KKG have not been standing idly by. Over recent months we have been busy preparing where we can for this last consultation and the Examination in Public. Our QC has been very helpful in this, and we fully expect that he will be representing KKG, and all of us, in that public forum.

However, there are still a few councillors who are intent in further delaying this already long-delayed Local Plan process. They appear to have got it into their minds that there exists a silver bullet, whereby the outside pressure on this Borough (and every other Borough in the country) to build large amounts of housing can somehow be made to disappear.

Like all magical solutions, this is an illusion.

It matters not that a number of national politicians have said that the housing targets set by the Department for Levelling Up, Housing and Communities will be reduced. Such political pronouncements have no force in planning law, and there is no sign of any change emanating from the Department.
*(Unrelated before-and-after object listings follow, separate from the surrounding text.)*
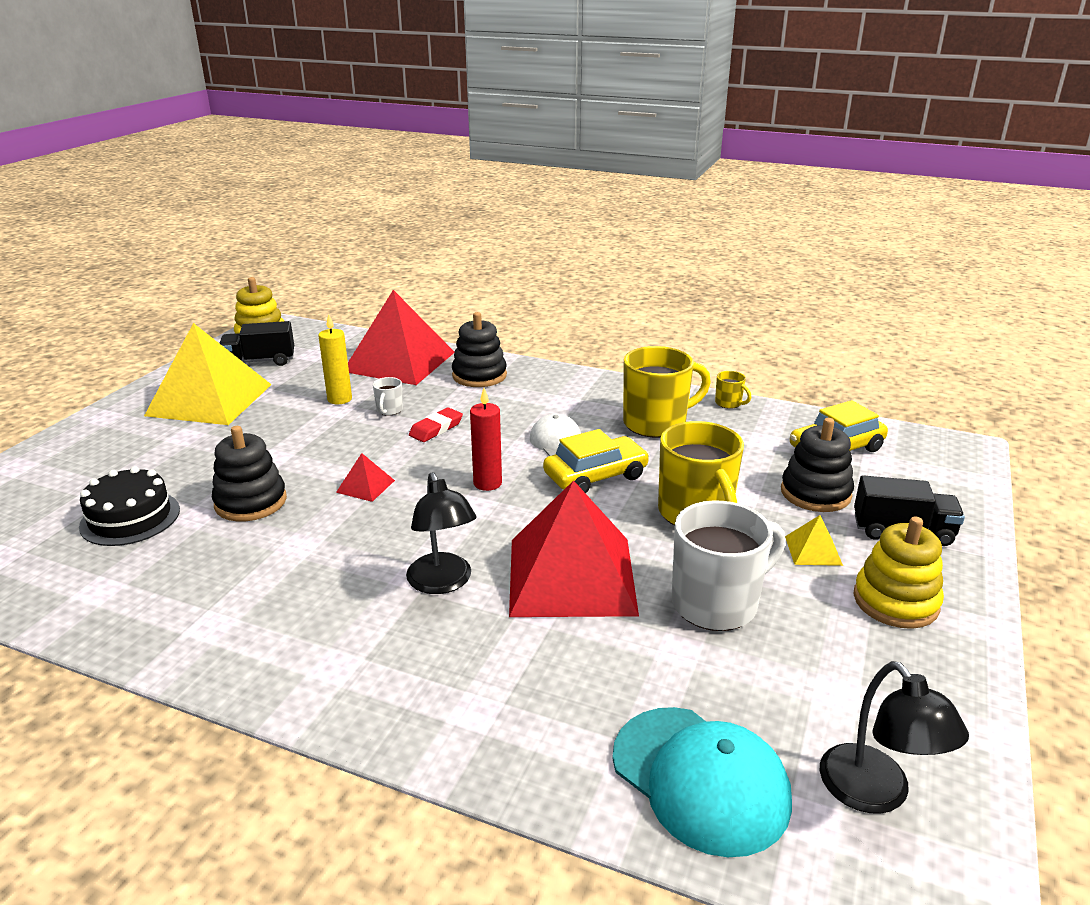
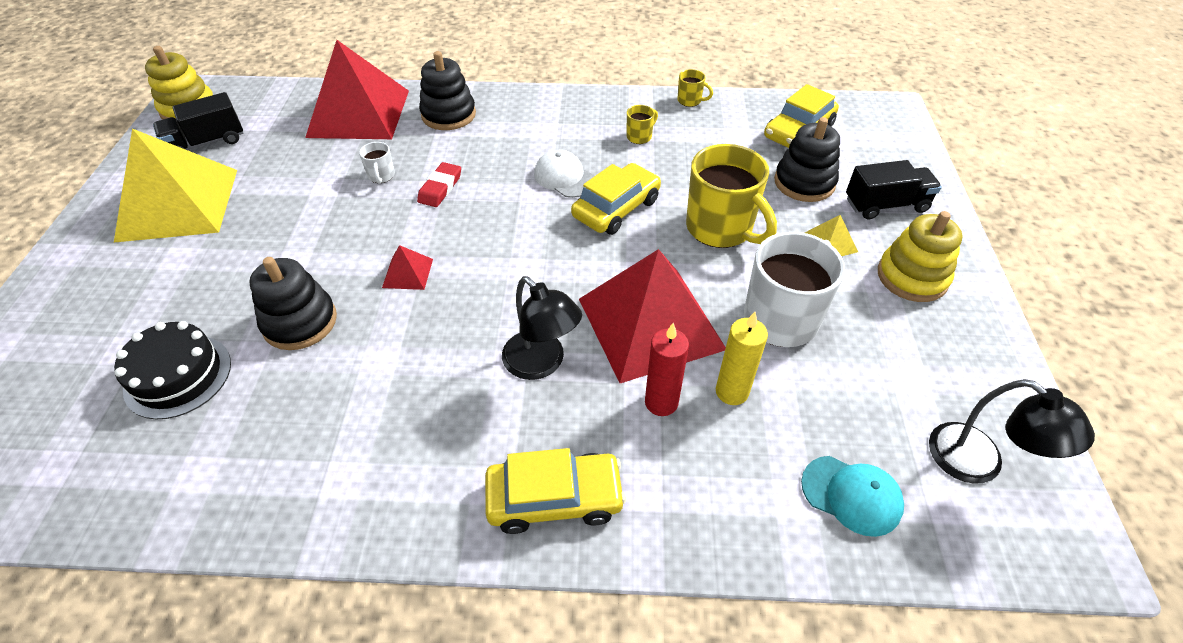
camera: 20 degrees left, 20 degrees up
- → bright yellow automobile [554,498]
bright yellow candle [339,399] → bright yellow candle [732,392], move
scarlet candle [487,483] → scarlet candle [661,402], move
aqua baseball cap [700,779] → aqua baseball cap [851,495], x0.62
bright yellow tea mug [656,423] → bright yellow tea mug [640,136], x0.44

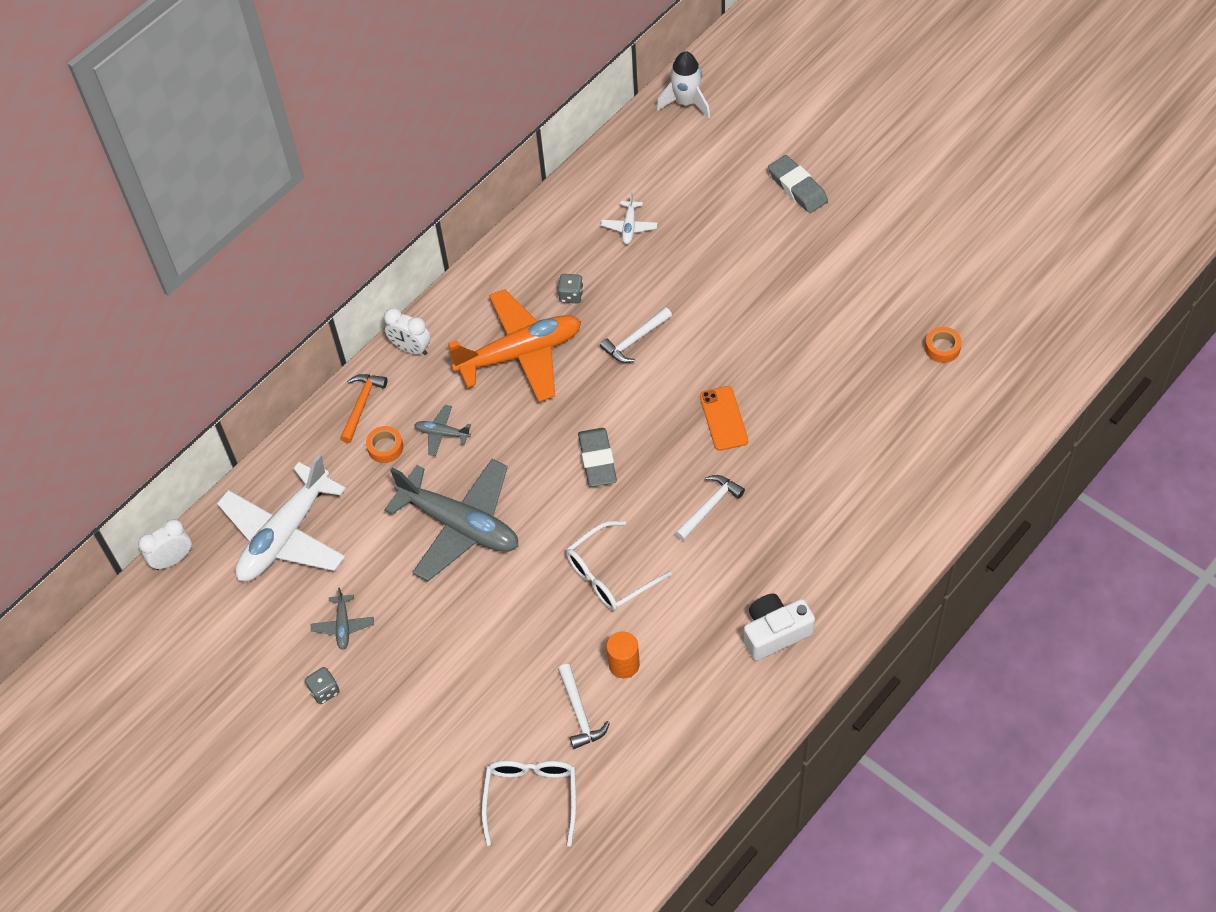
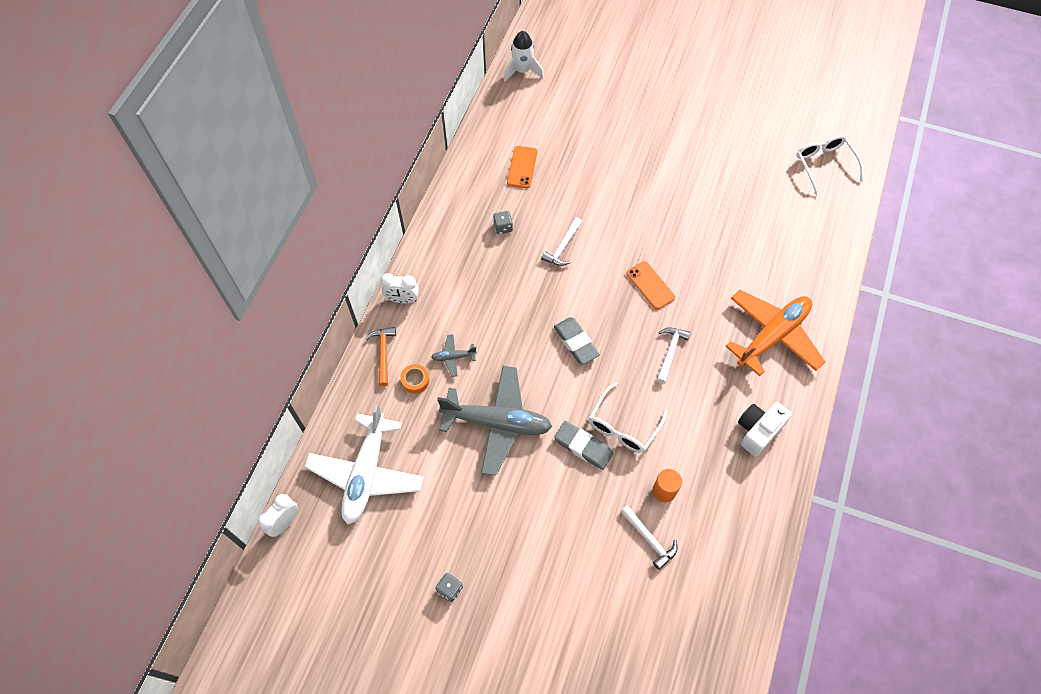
camera: 25 degrees left, 5 degrees up
gray toy plane [343,625] → -
bright orange tape [942,348] → -
bright orange toy plane [520,354] → bright orange toy plane [772,336], move
pure white eyeglasses [531,797] → pure white eyeglasses [824,165], move
gray gum eraser [797,187] → gray gum eraser [583,447], move
pure white toy plane [629,227] → bright orange mobile phone [522,167]

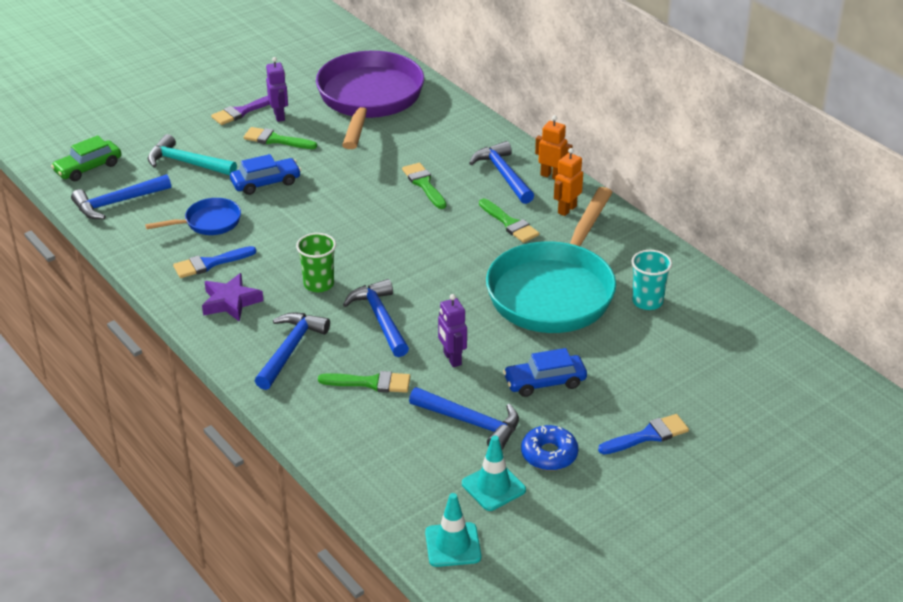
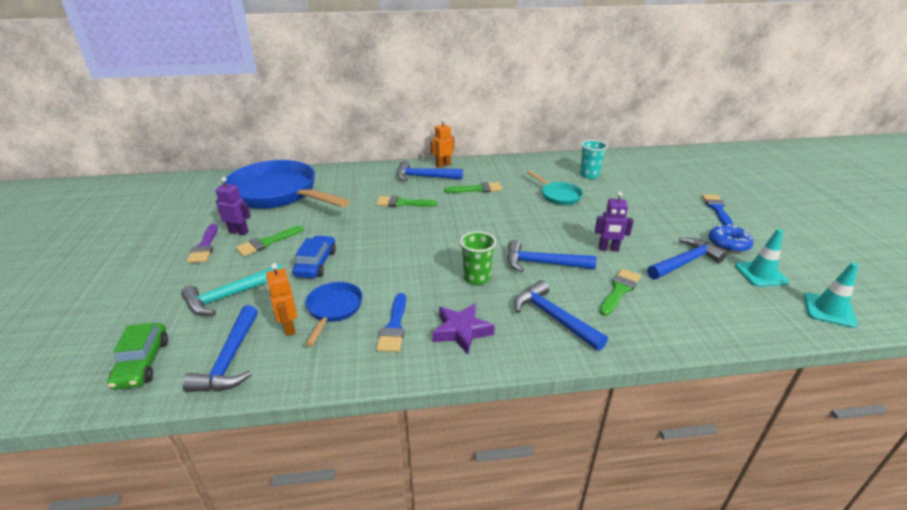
camera: 60 degrees left, 5 degrees down
cobalt automobile [544,382] → -
bright orange toy robot [567,209] → bright orange toy robot [288,327], move
violet pan [369,100] → cobalt pan [278,194]
aqua pan [554,290] → aqua pan [558,196], x0.46

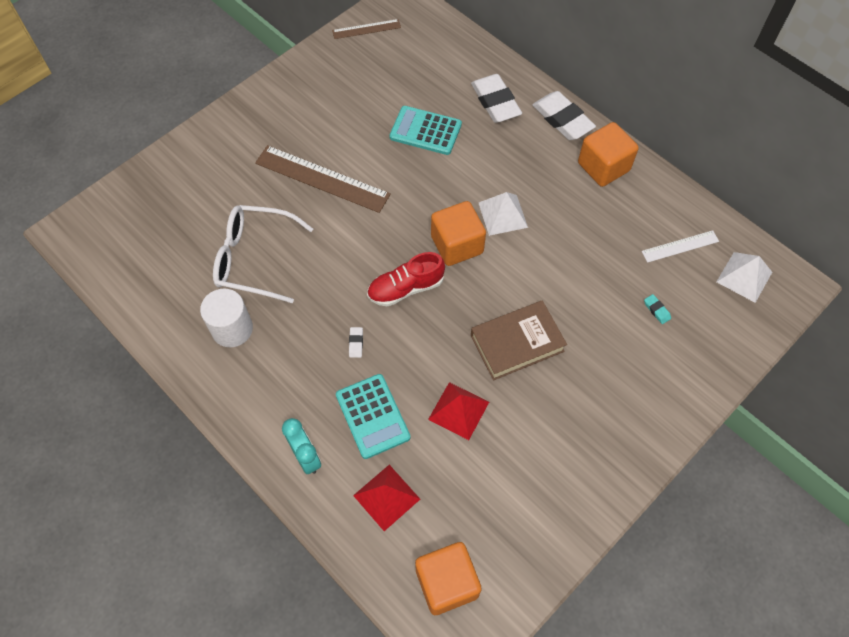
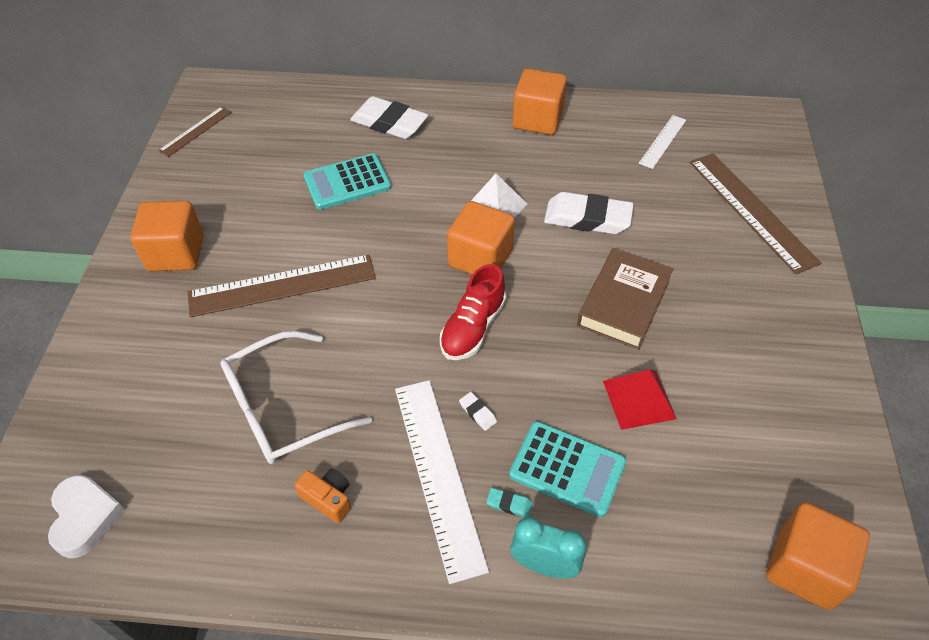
camera: 40 degrees left, 10 degrees down
scarlet pyramid [386,497] → -
pure white pyramid [744,277] → -
- → pure white love heart [85,518]
- → bright orange block [176,253]
- → pure white straightedge [438,474]
- → russet straightedge [751,210]
pure white gum eraser [562,119] → pure white gum eraser [587,218], move
aqua gum eraser [656,310] → aqua gum eraser [509,504], move
pure white cylinder [232,329] → bright orange camera [328,499]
Indeed, a previous approach by Spelthorne to the Department to argue for a reduction in housing targets was rebuffed.

In the meantime, because Spelthorne is so far behind schedule in producing a Local Plan, it is unable to demonstrate that is has a five-year plan to meet these housing targets. Which means that this Borough has little defence against developers wanting to build in this Borough.

The huge risk which the Borough is taking by not having a new Local Plan is clearly demonstrated by the very recent case of the planned Inland Homes development of 206 dwellings at the Old Telephone Exchange in central Staines. The planning application was refused by the Council’s Planning Committee. The developer took that refusal on appeal, and the Planning Inspector handed down his decision on 17 January. We quote from paragraph 76 of the Planning Balance section of the Inspector’s decision:

76. The benefit of providing homes in an area of under-delivery of housing and where there is not a five-year supply of housing land, adds significant weight in favour of the scheme. Making beneficial use of a prominent town centre site which has been unused for a number of years and which detracts from the character and appearance of the area, also adds significantly to the case for the proposal. I have set out a number of other benefits of the proposal which add varying degrees of weight in the overall balance.

Much as we might not like it, that is the reality.